The students from various secondary schools across the Western Cape re-enacted the historic occasion, which occurred in the National Assembly on May 9 1994, when Sisulu nominated Mandela as democratic South Africa’s first President.

The students took the roles of Members of Parliament, who participated in the proceedings, and the public, who witnessed them from the public gallery.

The Students’ Parliament aims to create awareness about Parliament’s role in reconciliation and nation-building, Parliament’s processes and procedures and to reflect on current issues and provide tools for community building.

Freedom Park chief executive, Jane Mufamadi said: “This year is a very special year for us as South Africans as we honour and remember the two struggle icons Mama Albertina Sisulu and former President Nelson Mandela.

“We join the nation, we join the world in celebrating these centenaries as Freedom Park, particularly when we talk about mama Albertina Sisulu because we know as we stand here today, it is unfortunate that in the African continent in particular women are still subjected to many forms of abuse and many struggles.”

She added that the public can learn from leaders like Sisulu who have displayed humanity in giving their lives, themselves towards assisting, the destitute, the oppressed and also the young.

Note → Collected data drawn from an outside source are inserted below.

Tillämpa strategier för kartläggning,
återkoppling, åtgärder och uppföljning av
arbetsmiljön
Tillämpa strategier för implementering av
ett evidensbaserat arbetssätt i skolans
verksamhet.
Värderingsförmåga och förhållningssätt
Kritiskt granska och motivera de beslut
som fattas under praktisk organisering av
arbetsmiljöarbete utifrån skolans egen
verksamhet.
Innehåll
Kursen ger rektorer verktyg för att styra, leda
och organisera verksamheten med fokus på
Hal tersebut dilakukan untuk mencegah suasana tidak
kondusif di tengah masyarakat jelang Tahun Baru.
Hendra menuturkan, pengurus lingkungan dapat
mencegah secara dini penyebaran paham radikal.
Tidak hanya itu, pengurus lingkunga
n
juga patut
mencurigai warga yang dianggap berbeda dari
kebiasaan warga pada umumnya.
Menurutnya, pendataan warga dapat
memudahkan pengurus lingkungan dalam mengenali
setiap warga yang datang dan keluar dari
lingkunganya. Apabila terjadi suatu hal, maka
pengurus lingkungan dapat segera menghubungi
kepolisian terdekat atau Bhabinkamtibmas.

Mufamadi further added that she hoped that South Africans would take time to reflect and appreciate women in general for their contributions particularly for other women struggles but also for the struggle of the African continent and South Africa.

She said Freedom Park had decided to shift its focus to celebrating centenaries with young people and wanted to develop a cadre of young leaders who are grounded in their history, their heritage, their culture.

“Because it is only when you know who you are and where you come from that you should become a better leader and understand the challenges better, the issues around land, the issues around poverty,” she said.